▶ **SOURCE PASSAGE**
Blogademia

Tuesday, November 25, 2003

Slacker? Moi?

How dare you. So yes, it's been a number of days since I last posted, but there's been little progress to report on. But, I reckon I'll take a break from the heady word of file manipulation and software fiddling, and fill you in.

So I've been finalising my methodology for getting the data ready and so far it's come to this:

Get a single HTML file containing each subjects May Archive.
Use a package called Tidy to neaten up the HTML, and output the file as XHTML, which is an HTML file as well-formed XML.
Mark-up the text in full XML using the tags I have created:
- Using simple text processing techniques, such as PERL scripts, it should be possible to automate some of this process. For example, it should be really easy to automatically find the HTML tags < EM > and < B > so tagging of surface details.
- For more content based tagging, I am looking to use a GUI based mark up tool. This maybe needed for seemingly simple things like DAYS and POSTS, because many weblog tools have different ways of tagging these, so it may not be possible to do them all automatically.
Spell checking. Still not quite decide how to do this, but I have a Java toolset that I'm going to start playing with, and we are considering the option of using XML to tag incorrectly spelt words with the correction, so that we have both versions available for analysis.

Problems encountered so far:

Some blog providers archive by month, some by week, some by day and some by post. That is potentially a lot of files to collect, and one big concatenation.
Some HTML files, which appear perfectly well in a browser, have errors that need to be corrected before Tidy can correct the errors it corrects, but I can't find out how to make it tell me what those errors are.
XML...hmm...

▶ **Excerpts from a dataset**

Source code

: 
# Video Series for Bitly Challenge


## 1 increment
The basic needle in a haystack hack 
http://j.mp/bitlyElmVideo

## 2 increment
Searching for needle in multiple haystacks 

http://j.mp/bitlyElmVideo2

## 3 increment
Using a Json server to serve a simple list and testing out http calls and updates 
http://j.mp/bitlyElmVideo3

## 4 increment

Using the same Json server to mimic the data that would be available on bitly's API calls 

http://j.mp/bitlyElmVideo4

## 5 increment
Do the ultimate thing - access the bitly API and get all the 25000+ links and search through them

▶ **QUESTIONS**
1. According to the blog post, why might a GUI-based markup tool be needed even for tagging DAYS and POSTS? Answer in one to three sentences.
2. Print the lines of the listing starting with the line containing "## 1 increment" and continuing through the final line of the listing, with both ends included.
The blog post and the listing are separate material.

▶ **SOLUTIONS PER TASK**
1. Many weblog tools tag days and posts in different ways. Because of that, it may not be possible to tag them all automatically.

2.
## 1 increment
The basic needle in a haystack hack 
http://j.mp/bitlyElmVideo

## 2 increment
Searching for needle in multiple haystacks 

http://j.mp/bitlyElmVideo2

## 3 increment
Using a Json server to serve a simple list and testing out http calls and updates 
http://j.mp/bitlyElmVideo3

## 4 increment

Using the same Json server to mimic the data that would be available on bitly's API calls 

http://j.mp/bitlyElmVideo4

## 5 increment
Do the ultimate thing - access the bitly API and get all the 25000+ links and search through them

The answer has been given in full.